[What the task requires] Please say how many lines in the records contain the word "document", giving only the number.
__________________________________________________
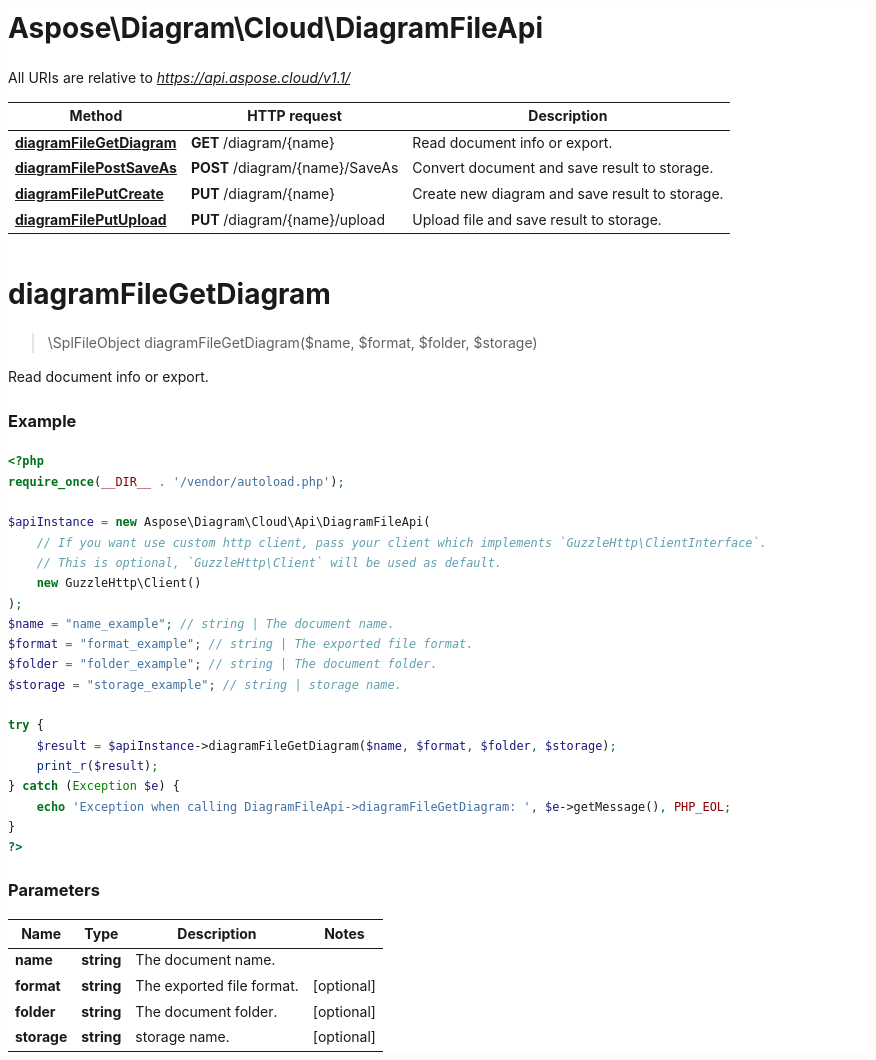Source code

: # Aspose\Diagram\Cloud\DiagramFileApi

All URIs are relative to *https://api.aspose.cloud/v1.1/*

Method | HTTP request | Description
------------- | ------------- | -------------
[**diagramFileGetDiagram**](DiagramFileApi.md#diagramFileGetDiagram) | **GET** /diagram/{name} | Read document info or export.
[**diagramFilePostSaveAs**](DiagramFileApi.md#diagramFilePostSaveAs) | **POST** /diagram/{name}/SaveAs | Convert document and save result to storage.
[**diagramFilePutCreate**](DiagramFileApi.md#diagramFilePutCreate) | **PUT** /diagram/{name} | Create new diagram and save result to storage.
[**diagramFilePutUpload**](DiagramFileApi.md#diagramFilePutUpload) | **PUT** /diagram/{name}/upload | Upload file and save result to storage.


# **diagramFileGetDiagram**
> \SplFileObject diagramFileGetDiagram($name, $format, $folder, $storage)

Read document info or export.

### Example
```php
<?php
require_once(__DIR__ . '/vendor/autoload.php');

$apiInstance = new Aspose\Diagram\Cloud\Api\DiagramFileApi(
    // If you want use custom http client, pass your client which implements `GuzzleHttp\ClientInterface`.
    // This is optional, `GuzzleHttp\Client` will be used as default.
    new GuzzleHttp\Client()
);
$name = "name_example"; // string | The document name.
$format = "format_example"; // string | The exported file format.
$folder = "folder_example"; // string | The document folder.
$storage = "storage_example"; // string | storage name.

try {
    $result = $apiInstance->diagramFileGetDiagram($name, $format, $folder, $storage);
    print_r($result);
} catch (Exception $e) {
    echo 'Exception when calling DiagramFileApi->diagramFileGetDiagram: ', $e->getMessage(), PHP_EOL;
}
?>
```

### Parameters

Name | Type | Description  | Notes
------------- | ------------- | ------------- | -------------
 **name** | **string**| The document name. |
 **format** | **string**| The exported file format. | [optional]
 **folder** | **string**| The document folder. | [optional]
 **storage** | **string**| storage name. | [optional]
__________________________________________________
[Written answer] 7